Readers familiar with USMARC or MARC in any of its varieties will find that it both helps and hinders acquiring an understanding of Standard Generalized Markup Language (SGML). Knowledge of MARC helps because MARC prescribes content designation and not presentation formatting, indexing, or any other use of the content itself. MARC records can be used to print catalog cards or for online screen displays. Content designation is very much what SGML intends. Thus both MARC and SGML are about what is in documents, and not what you do with that content. MARC hinders an understanding of SGML in that MARC is dedicated to one kind of document, the bibliographic record--efforts to expand it to other categories notwithstanding.
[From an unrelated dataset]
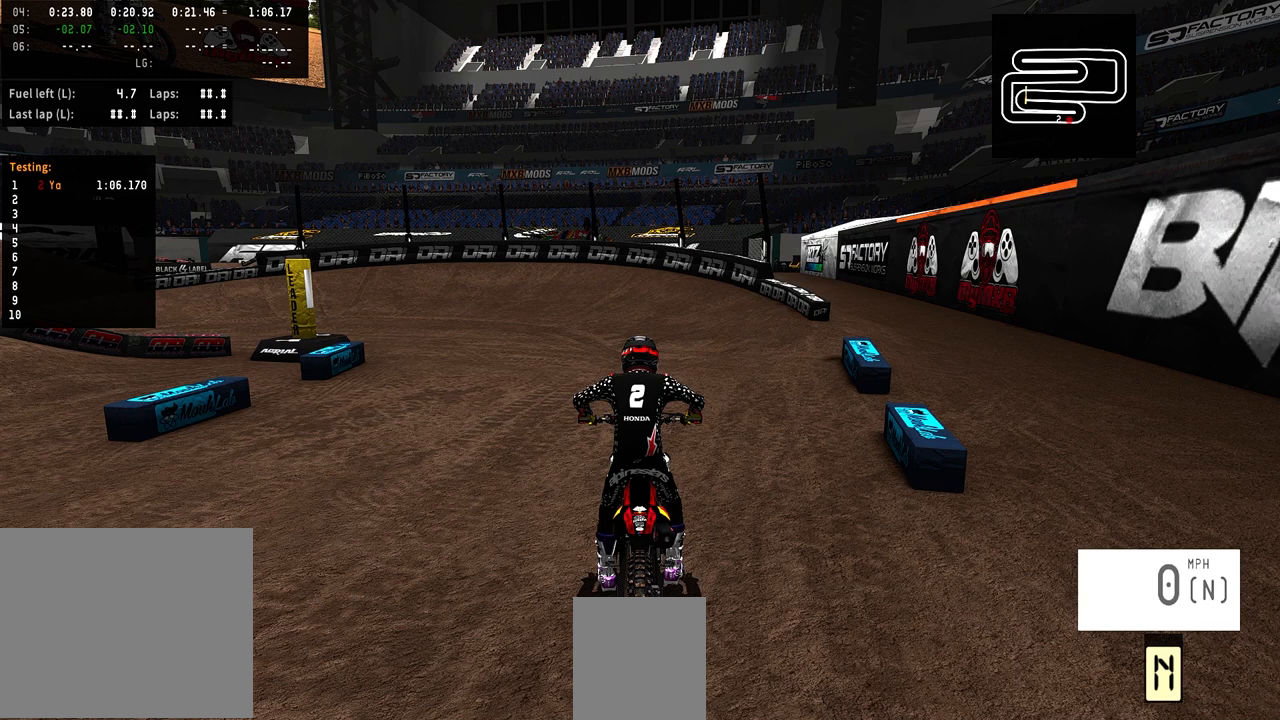
{"buttons": [], "left_stick": "center", "right_stick": "center", "events": [[367, "left_stick", "up"], [500, "left_stick", "center"]]}
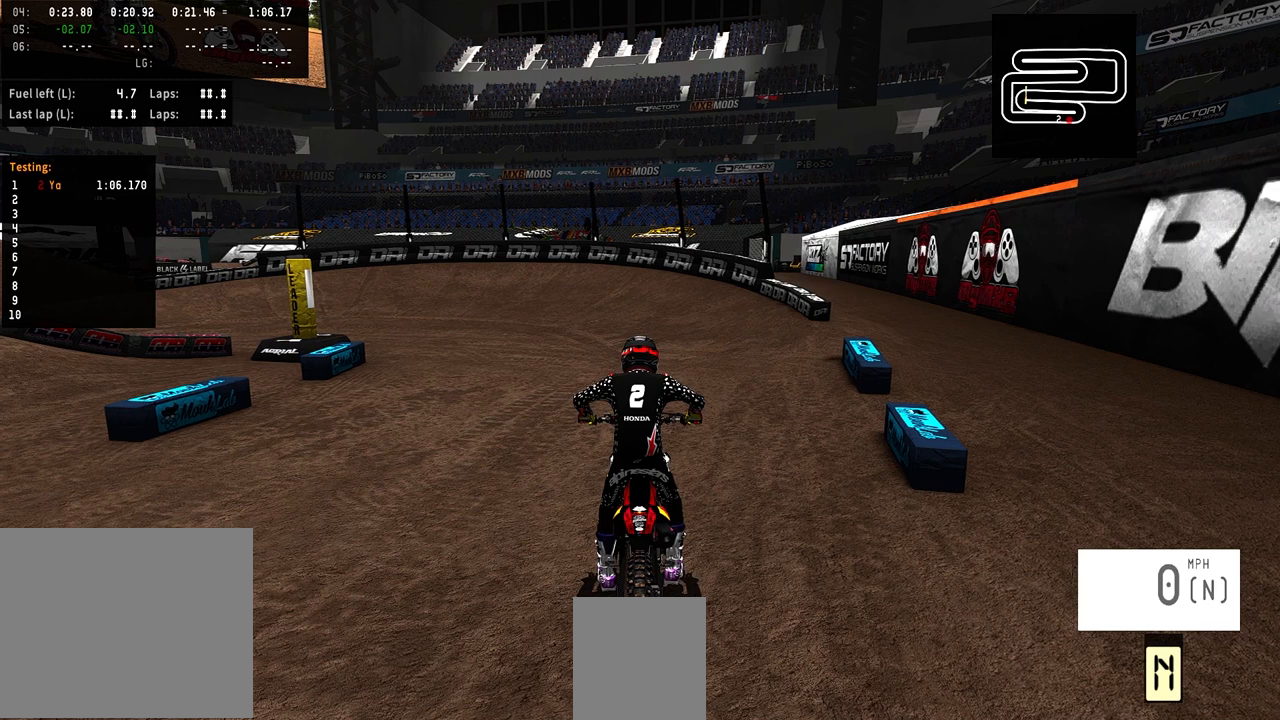
{"buttons": [], "left_stick": "center", "right_stick": "center", "events": []}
From this it follows that MARC software is dedicated to one document type, the MARC record. SGML differs markedly (no pun intended) from MARC in this regard.

While Standard Generalized Markup Language is both standard (ISO 8879) and generalized, it does not provide an off the shelf markup language that one can simply take home and apply to a letter, a novel, an article, a software manual, or a catalog record. What it really is, in fact, is a markup language meta-standard, or in simpler words, a standard for constructing markup languages. SGML provides a syntax and a meta-language for defining and expressing the logical structure of documents, and conventions for naming the components or elements of documents. One can think of SGML as a set of formal rules for defining specific markup languages for individual kinds of documents. Using these formal rules, a community sharing a particular kind of document can get together and create a markup language specific to a shared type of document.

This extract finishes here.